"Are you 21?" would be better translated as "Тебе 21?". Here we have "тебе есть 21?" which is slightly different. It means that the speaker doesn't really enquire about the addressee's exact age but rather wants to know if they are old enough for something that requires to be at least 21.
It's yet another example of this course, for some reason, throwing in an idiomatic phrase that jars with everything they've taught us so far in the lesson notes and more straightforward sentences.
I understand the need to learn idiomatic phrases, but why present them without warning in this way? It's already hard enough to infer the rules of grammar from the very partial explanation in the notes and small number of examples in the exercises without throwing in these more complex usages.

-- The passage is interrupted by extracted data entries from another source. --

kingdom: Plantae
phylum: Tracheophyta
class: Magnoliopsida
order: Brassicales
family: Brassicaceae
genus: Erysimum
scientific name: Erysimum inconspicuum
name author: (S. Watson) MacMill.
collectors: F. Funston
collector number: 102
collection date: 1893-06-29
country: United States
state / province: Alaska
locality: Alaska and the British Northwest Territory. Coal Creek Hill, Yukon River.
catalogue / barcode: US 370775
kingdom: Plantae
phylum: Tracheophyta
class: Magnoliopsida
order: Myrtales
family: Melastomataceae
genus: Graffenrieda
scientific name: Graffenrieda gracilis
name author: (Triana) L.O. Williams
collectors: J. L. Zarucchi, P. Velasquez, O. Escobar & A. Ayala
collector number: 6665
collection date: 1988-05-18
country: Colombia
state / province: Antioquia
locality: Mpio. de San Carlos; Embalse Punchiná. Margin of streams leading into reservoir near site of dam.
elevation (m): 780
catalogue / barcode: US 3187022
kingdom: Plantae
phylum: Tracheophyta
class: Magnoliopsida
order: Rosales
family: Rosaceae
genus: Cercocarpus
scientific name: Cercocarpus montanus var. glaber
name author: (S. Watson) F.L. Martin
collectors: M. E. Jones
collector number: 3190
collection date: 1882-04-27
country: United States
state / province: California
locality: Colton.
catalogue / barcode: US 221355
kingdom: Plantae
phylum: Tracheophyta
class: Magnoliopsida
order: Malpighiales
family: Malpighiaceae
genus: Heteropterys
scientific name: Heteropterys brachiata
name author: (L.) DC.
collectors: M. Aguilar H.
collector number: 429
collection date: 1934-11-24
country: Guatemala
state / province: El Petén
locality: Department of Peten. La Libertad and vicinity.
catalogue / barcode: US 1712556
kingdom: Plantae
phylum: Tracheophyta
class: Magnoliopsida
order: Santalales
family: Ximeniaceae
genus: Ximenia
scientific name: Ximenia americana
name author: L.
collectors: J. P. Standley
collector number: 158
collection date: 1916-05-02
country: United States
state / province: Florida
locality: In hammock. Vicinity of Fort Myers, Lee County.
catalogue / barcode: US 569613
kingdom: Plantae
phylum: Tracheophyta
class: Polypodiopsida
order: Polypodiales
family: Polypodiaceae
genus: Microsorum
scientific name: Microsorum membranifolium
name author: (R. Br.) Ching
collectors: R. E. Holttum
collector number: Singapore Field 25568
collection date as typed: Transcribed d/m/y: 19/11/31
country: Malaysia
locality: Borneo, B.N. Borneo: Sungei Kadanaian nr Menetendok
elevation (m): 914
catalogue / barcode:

The Russian sentence is asking if the person is at least 21 (literally have they got 21 years).
The English idiom is to ask if the person has had that birthday (turned 21), which will necessarily be in the past if it has occurred. In English aging is a process that a person does, so being a particular age means you've done enough aging in the past to qualify.
Here it means to recently have become 21 years old. "turning 21" = "recently had your 21st birthday" or "recently become 21 years old".
Usually, "turning" an age is used to refer to important ages. For example, in the US in many States, teenagers can obtain a driver's license when they "turn 16". People can register to vote when they "turn 18". People can drink legally when they "turn 21". People qualify for government retirement benefits when they "turn 65".
Although you can"turn [other ages]", the phrase does not have the same impact or significance. Age 30 in the US has some significance - like leaving your youth behind you. Birthdays on decades are more significant than others.